One could almost argue that the Atom has been changed the most. Before the reboot, Al Pratt, the original Atom, was initially a non-powered fighter who later gained a frequently ill-defined “atomic punch.” Pratt had two legacy characters based in different ways upon him: his son Damage and his godson, Nuklon, later known as Atom Smasher. Damage had many powers, but was usually shown blowing things up with a massive energy display. Atom Smasher originally could make himself intangible, but later (and never explained) his power changed to growth. The Atom in the Earth 2 comic shows elements of both these characters; we’ve seen energy blasts come from his hands and he can grow to immense size. Additionally, this version of Al Pratt was a soldier when he got his powers, and is still a government agent. The original Pratt was a hothead and a rebel; I had seen a line from his teammates that “The unofficial battle cry of the Justice Society is ‘Atom, wait!’” So now the modern Atom incorporates two other characters formerly related to him, as well as having changed his personality somewhat.

One point I find interesting about the Earth 2 book is the name. It is not called “Justice Society,” or any version of that. Given the history of the Earth 2 designation and the characters we’ve seen so far, it’s an easy assumption to make that this team will eventually become the DCNU version of the JSA. But we don’t know that’s true, and I’d be a bit surprised if they do eventually name it that. The DCNU seems to be a lot about modernizing things, and really, when was the last time you heard anything calling itself a “society” outside of a college lecture class? I’m hoping that the team eventually pulls together and becomes a real organization, but I don’t know that the name will come back. I am wondering if they might choose to go with some variation of DC’s biggest (literally) Golden Age team, the All Star Squadron.

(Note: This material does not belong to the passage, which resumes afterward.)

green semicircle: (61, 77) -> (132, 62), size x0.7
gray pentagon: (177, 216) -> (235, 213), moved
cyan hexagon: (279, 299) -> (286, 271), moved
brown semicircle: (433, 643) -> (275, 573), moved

There’s another detail about the history of this world that seems to me to be glaring by omission. Before the current crop of heroes, there were Superman, Batman, Wonder Woman, Catwoman, Robin, Supergirl, and Terry Sloane’s “Mr. 8,” (my nomination for worst renaming of the entire reboot). What did these heroes do? There’s been no mention at all of any kind of supervillains. While Batman and his group work fine as street level heroes with no archenemies to battle it out with, that doesn’t really hold for Superman and Wonder Woman. But we’ve heard nothing of any major bad guys, either in terms of what they are doing now or what they had done before. Did Superman and Wonder Woman spend all their time fighting natural disasters?

Speaking of Sloane, he met Michael Holt, the DCNU’s Mr Terrific (formerly Sloane’s handle before the reboot) when Holt ended up on Earth 2 to escape the cancellation of his less than Terrific comic (ok, kidding about escaping the cancellation, but it makes about as much sense as some of the rest of this). Holt hasn’t been seen since, but I’m betting he’ll be turning up in this title eventually.

There’s been a lot of speculation about who else might appear in the book. So far, aside from the ones mentioned or hinted at above, I’ve only heard of one other character for sure. Issue eight is going to see the debut of Fury. Before the reboot, the original Fury was a Greek girl who was empowered by the actual Furies of myth. The second Fury was once Wonder Woman’s daughter, then retconned to be the daughter of the first Fury. Given the speculation around Robinson’s statement that Diana “wasn’t the last Amazon,” it seems like a good bet this new Fury will have some kind of connection to Diana. But what kind, and even if she’s coming in as a hero, remains to be seen.